En ouvrant le droit au tarif social pour les ménages à faibles revenus le temps que les dettes soient apurées, les dispositions bruxelloises offrent donc une réponse sociale aux difficultés de paiement, sans exempter les fournisseurs de leurs responsabilités sociales de gérer un contentieux, mais sans leur faire porter la responsabilité de la faiblesse des revenus de trop nombreux Bruxellois. En décidant de soumettre les coupures à une décision de justice, la Région bruxelloise est parvenue à sortir la question de l’accès à l’énergie des règles du marché, pour la soumettre aux règles de la justice. Se faisant, elle offre une protection sociale similaire à celle que nous avons pu construire pour l’accès au logement. « À quels coûts? » demanderont certains. Qu’ils soient rassurés. Evaluées à 6 millions d’euros pour 2009, il s’avère en effet que les dispositions bruxelloises sont moins coûteuses que les dispositions wallonnes. Nous ne pouvons donc que souhaiter aux Wallons de se saisir de ces arguments pour conquérir des droits identiques.
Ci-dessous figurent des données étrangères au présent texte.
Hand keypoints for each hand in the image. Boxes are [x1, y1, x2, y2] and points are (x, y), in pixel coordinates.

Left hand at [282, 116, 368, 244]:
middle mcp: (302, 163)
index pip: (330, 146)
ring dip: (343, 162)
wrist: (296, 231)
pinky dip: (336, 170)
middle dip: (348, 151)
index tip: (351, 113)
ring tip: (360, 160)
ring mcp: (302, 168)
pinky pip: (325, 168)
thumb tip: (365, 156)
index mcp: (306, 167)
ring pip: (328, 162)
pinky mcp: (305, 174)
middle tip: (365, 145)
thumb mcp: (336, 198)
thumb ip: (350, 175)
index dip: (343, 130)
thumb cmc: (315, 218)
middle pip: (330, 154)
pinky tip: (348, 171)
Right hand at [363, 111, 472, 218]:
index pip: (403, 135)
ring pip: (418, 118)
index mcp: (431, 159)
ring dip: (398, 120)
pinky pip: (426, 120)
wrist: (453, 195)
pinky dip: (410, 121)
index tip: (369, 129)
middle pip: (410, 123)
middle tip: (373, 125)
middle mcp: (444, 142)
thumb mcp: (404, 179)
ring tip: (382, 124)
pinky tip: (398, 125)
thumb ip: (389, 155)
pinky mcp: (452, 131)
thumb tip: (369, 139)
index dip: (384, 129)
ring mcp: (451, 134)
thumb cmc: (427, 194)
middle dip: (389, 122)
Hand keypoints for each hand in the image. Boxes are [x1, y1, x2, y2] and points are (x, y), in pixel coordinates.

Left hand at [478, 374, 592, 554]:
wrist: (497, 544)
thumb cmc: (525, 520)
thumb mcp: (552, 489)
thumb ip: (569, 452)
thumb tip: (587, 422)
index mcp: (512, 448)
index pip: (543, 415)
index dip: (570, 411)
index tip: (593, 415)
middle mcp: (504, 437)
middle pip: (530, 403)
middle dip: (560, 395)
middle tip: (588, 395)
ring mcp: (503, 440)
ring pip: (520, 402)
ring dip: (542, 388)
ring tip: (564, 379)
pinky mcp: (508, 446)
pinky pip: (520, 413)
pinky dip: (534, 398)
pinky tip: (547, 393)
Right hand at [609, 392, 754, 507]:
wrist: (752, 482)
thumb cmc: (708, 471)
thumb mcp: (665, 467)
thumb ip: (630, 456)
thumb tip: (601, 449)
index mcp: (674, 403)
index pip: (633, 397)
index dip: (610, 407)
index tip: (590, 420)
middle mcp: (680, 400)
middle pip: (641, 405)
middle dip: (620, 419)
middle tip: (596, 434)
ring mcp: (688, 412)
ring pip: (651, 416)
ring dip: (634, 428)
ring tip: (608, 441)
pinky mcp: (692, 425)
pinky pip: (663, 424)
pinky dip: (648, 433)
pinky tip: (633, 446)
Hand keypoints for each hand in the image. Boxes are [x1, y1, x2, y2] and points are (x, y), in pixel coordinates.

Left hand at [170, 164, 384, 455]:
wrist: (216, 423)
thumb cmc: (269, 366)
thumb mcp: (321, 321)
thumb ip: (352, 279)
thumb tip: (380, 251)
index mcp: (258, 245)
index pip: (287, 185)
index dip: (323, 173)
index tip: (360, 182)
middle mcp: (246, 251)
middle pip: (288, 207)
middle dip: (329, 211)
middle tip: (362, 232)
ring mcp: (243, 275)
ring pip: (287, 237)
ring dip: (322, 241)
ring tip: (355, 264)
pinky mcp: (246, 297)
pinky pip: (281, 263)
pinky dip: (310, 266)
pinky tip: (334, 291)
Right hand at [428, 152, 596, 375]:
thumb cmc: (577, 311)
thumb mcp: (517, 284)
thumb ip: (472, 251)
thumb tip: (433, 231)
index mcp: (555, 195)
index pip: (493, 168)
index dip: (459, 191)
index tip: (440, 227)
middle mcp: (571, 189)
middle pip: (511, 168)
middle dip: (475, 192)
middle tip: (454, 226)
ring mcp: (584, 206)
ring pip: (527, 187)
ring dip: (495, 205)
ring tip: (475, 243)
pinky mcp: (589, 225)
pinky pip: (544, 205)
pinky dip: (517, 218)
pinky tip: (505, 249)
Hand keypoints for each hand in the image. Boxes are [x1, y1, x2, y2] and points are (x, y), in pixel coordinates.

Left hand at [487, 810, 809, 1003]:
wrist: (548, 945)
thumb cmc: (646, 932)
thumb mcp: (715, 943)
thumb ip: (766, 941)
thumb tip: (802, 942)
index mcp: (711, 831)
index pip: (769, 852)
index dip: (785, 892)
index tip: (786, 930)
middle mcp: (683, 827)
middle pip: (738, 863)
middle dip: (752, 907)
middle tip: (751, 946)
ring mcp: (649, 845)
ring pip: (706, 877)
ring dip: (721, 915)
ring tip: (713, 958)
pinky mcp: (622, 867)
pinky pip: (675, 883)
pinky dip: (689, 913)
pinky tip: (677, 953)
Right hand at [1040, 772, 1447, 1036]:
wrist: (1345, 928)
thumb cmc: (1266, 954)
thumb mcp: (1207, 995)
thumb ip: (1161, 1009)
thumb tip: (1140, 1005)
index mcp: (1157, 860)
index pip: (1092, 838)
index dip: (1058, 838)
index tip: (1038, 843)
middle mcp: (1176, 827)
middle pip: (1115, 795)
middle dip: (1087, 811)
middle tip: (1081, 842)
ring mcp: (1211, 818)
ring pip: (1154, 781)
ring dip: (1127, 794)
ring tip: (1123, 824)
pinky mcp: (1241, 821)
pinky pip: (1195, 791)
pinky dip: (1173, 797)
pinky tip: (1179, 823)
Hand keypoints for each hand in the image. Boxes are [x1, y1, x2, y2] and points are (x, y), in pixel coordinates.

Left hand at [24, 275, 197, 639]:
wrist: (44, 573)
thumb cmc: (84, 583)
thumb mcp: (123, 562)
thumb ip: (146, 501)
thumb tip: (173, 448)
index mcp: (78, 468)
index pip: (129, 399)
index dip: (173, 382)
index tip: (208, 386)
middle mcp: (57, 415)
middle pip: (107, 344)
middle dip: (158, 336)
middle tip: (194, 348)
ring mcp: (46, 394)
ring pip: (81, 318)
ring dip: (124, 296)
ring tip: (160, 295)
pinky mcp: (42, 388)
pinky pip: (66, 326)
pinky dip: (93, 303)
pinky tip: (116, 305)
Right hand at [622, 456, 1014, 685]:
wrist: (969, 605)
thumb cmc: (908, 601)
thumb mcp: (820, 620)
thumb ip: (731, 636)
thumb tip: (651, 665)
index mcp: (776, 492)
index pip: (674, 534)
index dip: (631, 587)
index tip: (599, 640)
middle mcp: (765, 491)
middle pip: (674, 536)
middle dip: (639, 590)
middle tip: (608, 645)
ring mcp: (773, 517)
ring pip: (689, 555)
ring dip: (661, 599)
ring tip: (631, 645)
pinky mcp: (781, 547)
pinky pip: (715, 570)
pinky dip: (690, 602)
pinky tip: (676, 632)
1. La limite actuelle correspond à 6 ampères, le CPAS pouvant, sur base d’une enquête sociale, la faire passer à 20 ampères (ce qui s’avère utile en cas de présence de chauffage électrique) et l’accord de gouvernement prévoyant de la faire systématiquement passer à 10 ampères.
2. En Flandre, les fournisseurs peuvent rompre le contrat de fourniture pour tout client en défaut de paiement. Si le client ne trouve pas de nouveau fournisseur dans les 60 jours, il est alors transféré vers son gestionnaire de réseau.
3. Typiquement, les fusibles se déclenchent si deux résistances fonctionnent en même temps : par exemple d’un four et d’une machine à laver. S’agissant du chauffage électrique raccordé à un compteur exclusif nuit, il semble que le compteur à budget ne soit pas placé sur le compteur.
4. Y ont droit les bénéficiaires du revenu d’intégration sociale, d’allocation pour personnes handicapées, de garanties de revenus pour personnes âgées, les étrangers disposant d’un titre de séjour, auxquels la Région a ajouté les candidats réfugiés bénéficiant d’une intervention du CPAS, les ménages en situation de médiation ou de règlement collectif de dette, ou encore de guidance budgétaire assurée par un CPAS.
5. Lire, par exemple l’article de Grégoire Wallenborn, chercheur à l’IGEAT paru dans le deuxième numéro de la Revue « Écologie politique » publiée par Etopia.